Instructions for the task>
Reproduce the entries in full and exactly. Pictures stay out.

The data>

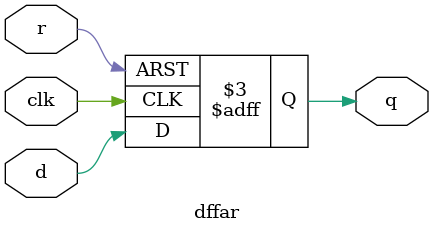
<source format=v>
module dffar #(parameter WIDTH = 1) (
    input clk,
    input r,
    input [WIDTH-1:0] d,
    output reg [WIDTH-1:0] q
);

    always @(posedge clk or negedge r)
        if (~r)
            q <= {WIDTH{1'b0}};
        else
            q <= d;

endmodule

</source>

Response to the exercise>
<source format=v>
module dffar #(parameter WIDTH = 1) (
    input clk,
    input r,
    input [WIDTH-1:0] d,
    output reg [WIDTH-1:0] q
);

    always @(posedge clk or negedge r)
        if (~r)
            q <= {WIDTH{1'b0}};
        else
            q <= d;

endmodule

</source>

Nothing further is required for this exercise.